§ **Directions**:
Which of the lines below holds the string "スペイン人観光客の取扱説明書"? Copy every line that does.

§ **Source information**:
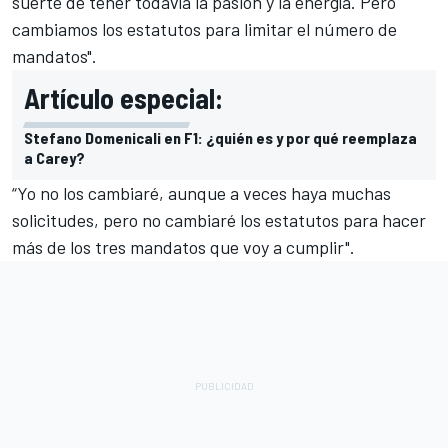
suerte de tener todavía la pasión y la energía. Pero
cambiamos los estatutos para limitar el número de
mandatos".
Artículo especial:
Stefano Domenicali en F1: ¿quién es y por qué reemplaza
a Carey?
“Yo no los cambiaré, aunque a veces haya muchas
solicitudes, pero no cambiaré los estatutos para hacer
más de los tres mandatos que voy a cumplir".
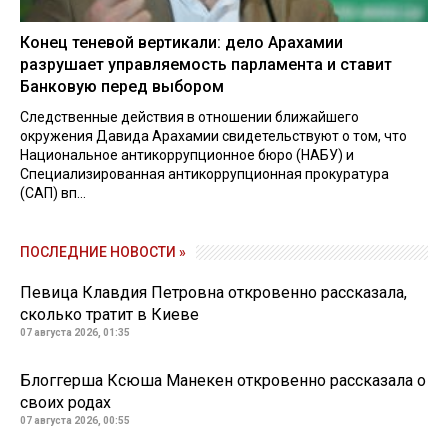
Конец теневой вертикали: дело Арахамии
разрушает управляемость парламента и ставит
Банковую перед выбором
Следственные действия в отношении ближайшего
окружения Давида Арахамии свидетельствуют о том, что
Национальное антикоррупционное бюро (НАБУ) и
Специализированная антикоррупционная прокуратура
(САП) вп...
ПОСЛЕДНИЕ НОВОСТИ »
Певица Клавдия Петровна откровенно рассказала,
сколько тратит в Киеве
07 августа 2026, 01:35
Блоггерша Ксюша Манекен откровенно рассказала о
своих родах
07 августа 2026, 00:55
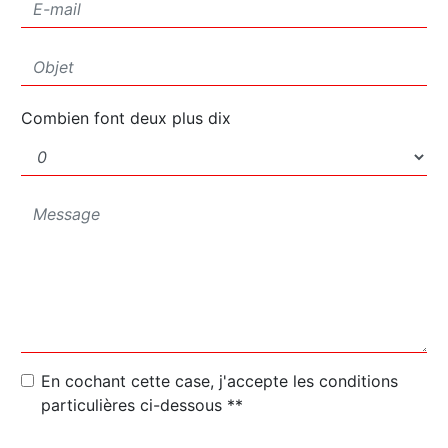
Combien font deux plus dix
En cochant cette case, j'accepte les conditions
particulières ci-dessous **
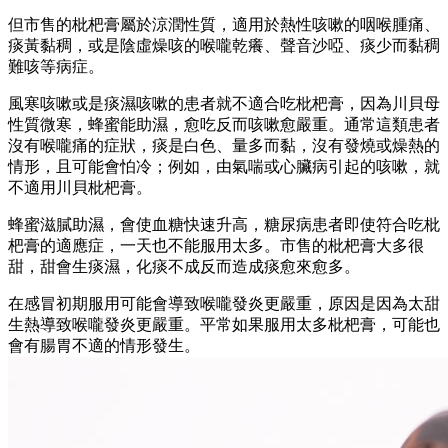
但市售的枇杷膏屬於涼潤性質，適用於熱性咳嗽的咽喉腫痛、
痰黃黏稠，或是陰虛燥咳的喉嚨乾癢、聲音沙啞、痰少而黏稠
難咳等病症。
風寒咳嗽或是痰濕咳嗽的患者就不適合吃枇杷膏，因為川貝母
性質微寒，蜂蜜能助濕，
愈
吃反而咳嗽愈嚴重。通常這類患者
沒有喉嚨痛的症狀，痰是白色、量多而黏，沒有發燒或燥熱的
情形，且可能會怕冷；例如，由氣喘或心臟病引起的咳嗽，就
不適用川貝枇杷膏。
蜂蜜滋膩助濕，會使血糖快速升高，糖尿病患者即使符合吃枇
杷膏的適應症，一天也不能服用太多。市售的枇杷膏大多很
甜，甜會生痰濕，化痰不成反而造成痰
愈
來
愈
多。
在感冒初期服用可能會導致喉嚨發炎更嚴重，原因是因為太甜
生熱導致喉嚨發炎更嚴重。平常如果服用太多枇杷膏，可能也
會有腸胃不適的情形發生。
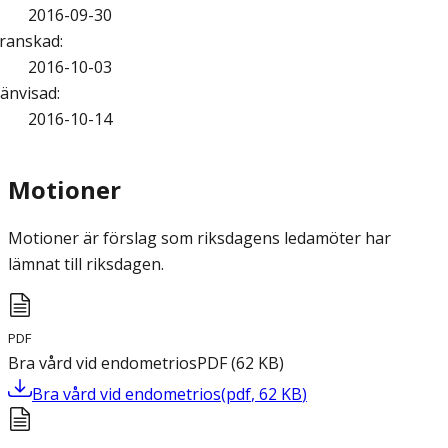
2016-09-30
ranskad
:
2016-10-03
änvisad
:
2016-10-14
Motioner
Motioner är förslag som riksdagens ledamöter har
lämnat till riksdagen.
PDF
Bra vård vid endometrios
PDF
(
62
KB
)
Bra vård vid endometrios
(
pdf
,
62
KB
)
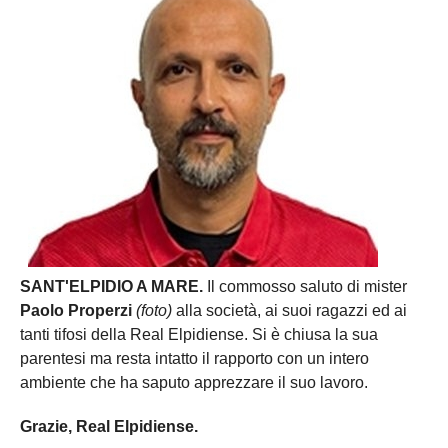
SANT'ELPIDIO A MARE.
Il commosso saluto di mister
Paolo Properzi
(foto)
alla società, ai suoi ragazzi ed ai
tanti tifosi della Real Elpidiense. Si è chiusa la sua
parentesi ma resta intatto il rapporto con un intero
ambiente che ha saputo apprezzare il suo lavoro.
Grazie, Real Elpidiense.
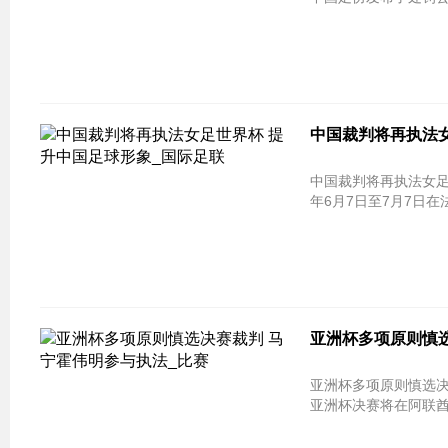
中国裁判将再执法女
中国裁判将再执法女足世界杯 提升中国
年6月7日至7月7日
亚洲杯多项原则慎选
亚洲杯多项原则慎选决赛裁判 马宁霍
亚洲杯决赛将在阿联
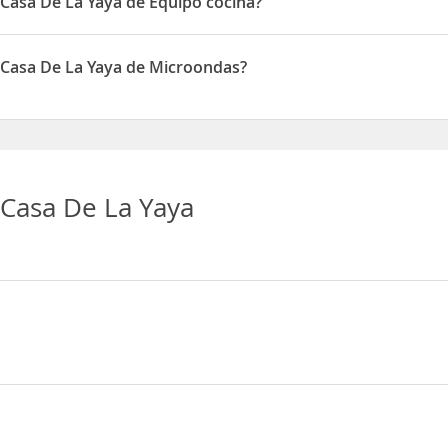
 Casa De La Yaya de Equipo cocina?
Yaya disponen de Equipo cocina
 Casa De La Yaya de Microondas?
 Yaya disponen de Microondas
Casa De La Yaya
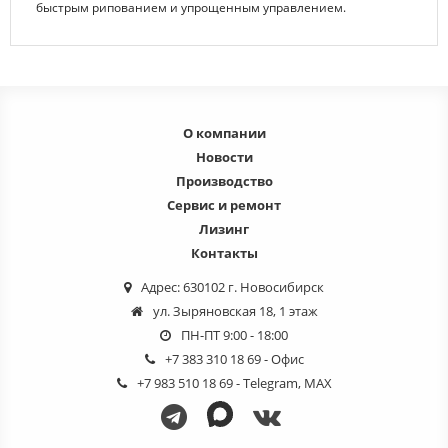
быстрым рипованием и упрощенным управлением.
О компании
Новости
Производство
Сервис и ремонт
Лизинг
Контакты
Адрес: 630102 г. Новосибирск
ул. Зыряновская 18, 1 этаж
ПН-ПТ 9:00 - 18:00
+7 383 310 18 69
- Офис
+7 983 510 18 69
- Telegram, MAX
--
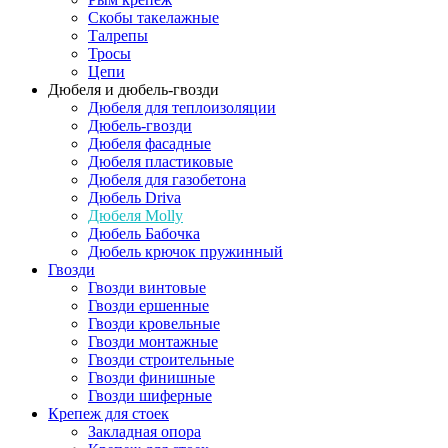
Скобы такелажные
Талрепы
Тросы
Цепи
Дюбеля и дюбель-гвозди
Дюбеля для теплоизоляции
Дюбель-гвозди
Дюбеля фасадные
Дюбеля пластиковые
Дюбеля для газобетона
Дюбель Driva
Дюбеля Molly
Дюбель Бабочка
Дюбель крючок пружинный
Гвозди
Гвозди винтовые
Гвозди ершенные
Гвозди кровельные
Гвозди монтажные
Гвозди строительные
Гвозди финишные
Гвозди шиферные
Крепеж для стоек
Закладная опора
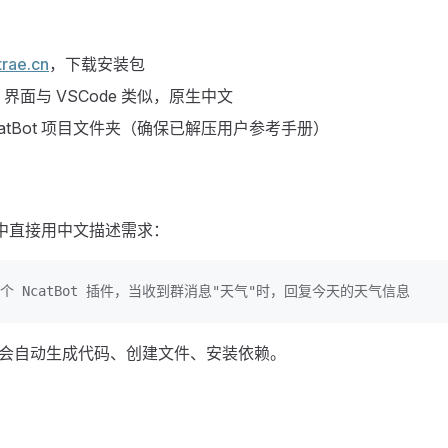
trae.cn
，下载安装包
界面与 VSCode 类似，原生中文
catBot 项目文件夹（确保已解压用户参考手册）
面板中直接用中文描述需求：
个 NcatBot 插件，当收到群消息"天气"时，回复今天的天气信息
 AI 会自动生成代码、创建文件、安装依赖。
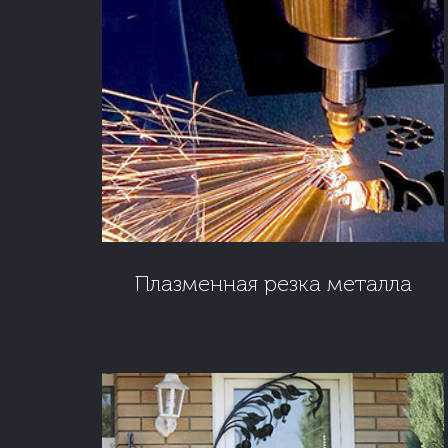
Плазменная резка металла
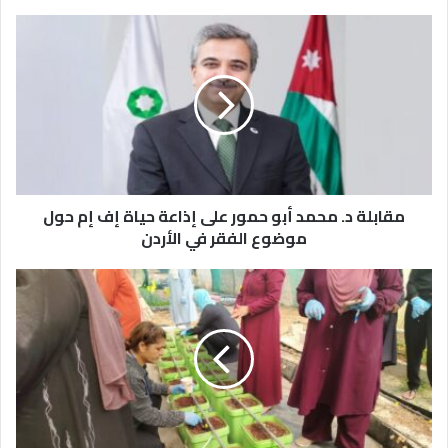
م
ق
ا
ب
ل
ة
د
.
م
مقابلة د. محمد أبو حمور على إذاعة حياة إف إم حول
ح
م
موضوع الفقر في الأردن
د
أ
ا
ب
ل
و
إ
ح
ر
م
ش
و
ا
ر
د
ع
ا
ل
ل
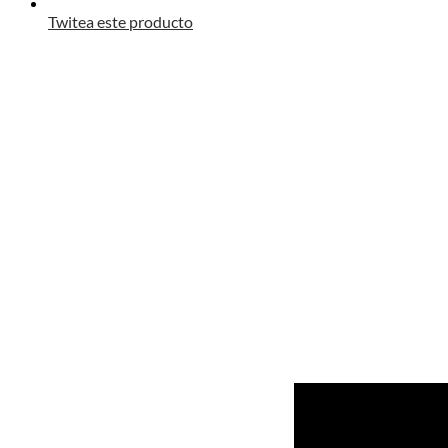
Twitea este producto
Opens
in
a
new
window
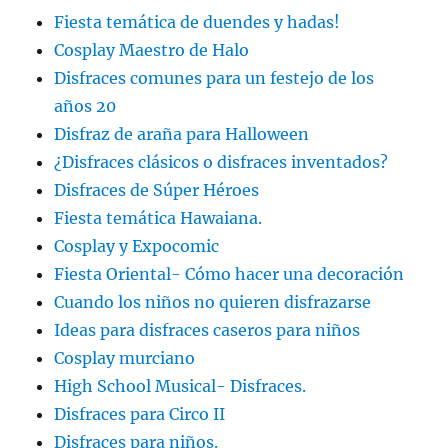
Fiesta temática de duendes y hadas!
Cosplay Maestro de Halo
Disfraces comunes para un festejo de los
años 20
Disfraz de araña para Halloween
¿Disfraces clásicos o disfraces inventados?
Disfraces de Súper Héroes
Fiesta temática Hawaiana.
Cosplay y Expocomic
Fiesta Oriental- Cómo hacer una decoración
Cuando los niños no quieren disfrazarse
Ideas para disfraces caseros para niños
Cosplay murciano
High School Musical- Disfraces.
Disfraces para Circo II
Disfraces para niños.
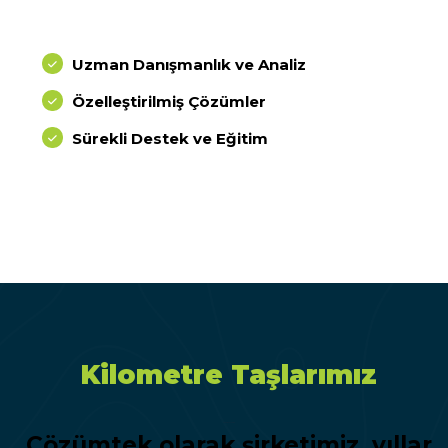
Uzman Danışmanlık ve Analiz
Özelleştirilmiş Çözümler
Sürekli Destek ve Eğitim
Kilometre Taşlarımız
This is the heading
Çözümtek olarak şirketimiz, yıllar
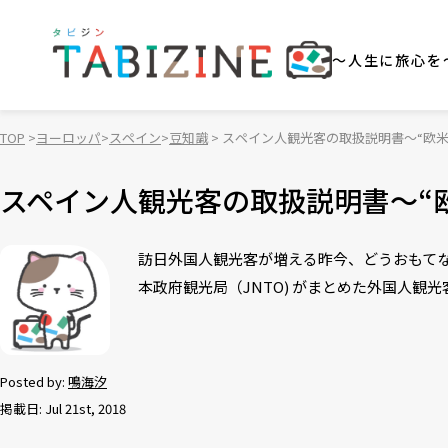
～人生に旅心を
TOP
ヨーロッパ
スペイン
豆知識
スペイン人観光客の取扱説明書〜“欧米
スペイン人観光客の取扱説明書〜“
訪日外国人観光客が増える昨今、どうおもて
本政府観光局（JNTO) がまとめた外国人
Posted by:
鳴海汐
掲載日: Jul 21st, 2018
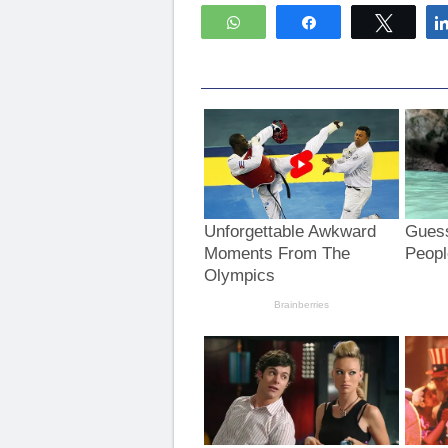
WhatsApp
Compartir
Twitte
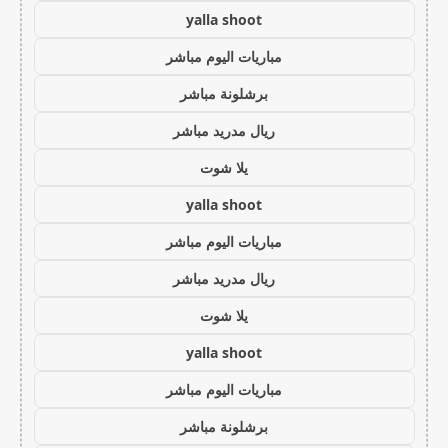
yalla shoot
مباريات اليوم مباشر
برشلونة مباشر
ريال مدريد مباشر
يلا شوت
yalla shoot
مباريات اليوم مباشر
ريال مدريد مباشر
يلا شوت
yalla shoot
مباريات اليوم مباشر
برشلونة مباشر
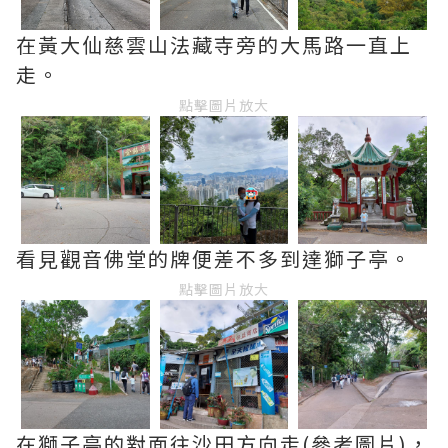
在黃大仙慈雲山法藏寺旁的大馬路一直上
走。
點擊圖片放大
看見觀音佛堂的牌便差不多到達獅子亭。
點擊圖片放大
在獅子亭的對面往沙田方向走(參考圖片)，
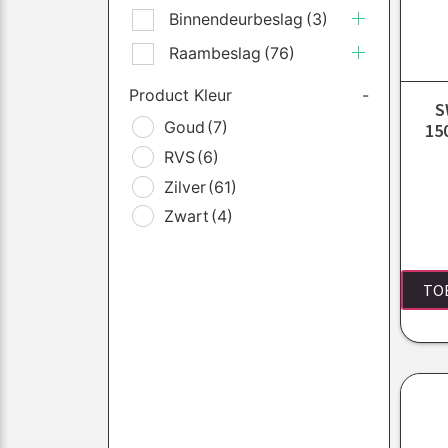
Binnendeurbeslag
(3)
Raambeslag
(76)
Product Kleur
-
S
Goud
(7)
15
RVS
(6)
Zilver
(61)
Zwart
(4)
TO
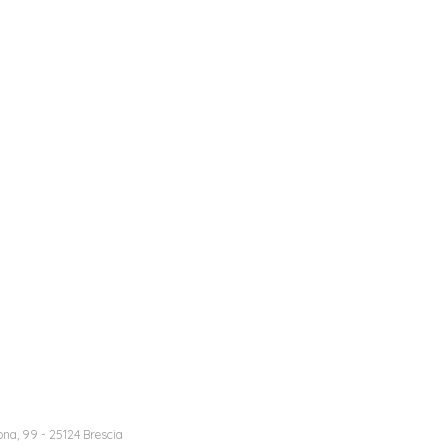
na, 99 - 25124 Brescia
==
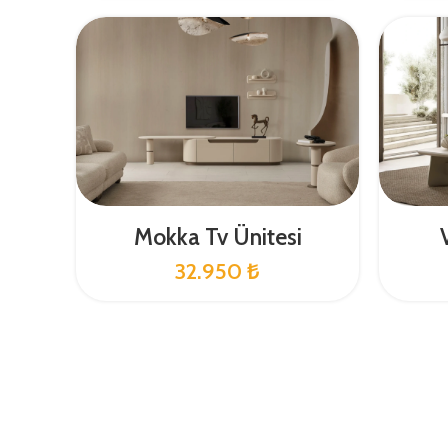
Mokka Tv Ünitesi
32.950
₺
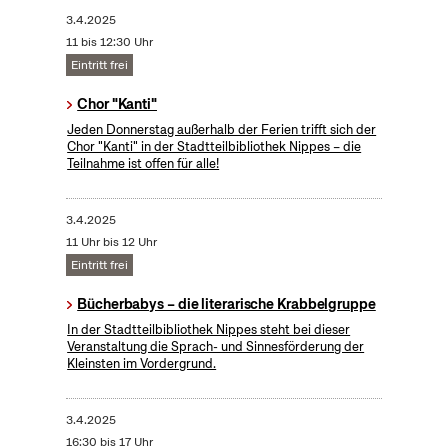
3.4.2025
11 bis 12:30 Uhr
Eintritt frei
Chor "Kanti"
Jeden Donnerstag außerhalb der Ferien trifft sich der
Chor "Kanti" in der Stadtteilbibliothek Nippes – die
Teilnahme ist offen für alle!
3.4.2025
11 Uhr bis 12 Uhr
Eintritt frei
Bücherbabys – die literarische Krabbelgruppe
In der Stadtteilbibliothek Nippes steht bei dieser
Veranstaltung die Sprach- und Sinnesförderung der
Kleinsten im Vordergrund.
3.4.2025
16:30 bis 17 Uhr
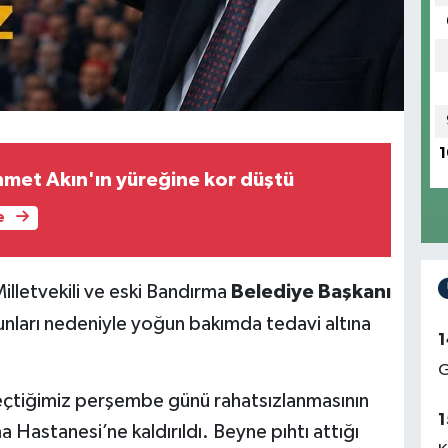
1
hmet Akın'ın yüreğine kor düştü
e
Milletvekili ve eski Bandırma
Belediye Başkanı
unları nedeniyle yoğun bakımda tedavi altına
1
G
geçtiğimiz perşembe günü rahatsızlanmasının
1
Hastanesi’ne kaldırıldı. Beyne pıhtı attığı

§ **Result**:
スペイン人観光客の取扱説明書〜“欧米
スペイン人観光客の取扱説明書〜“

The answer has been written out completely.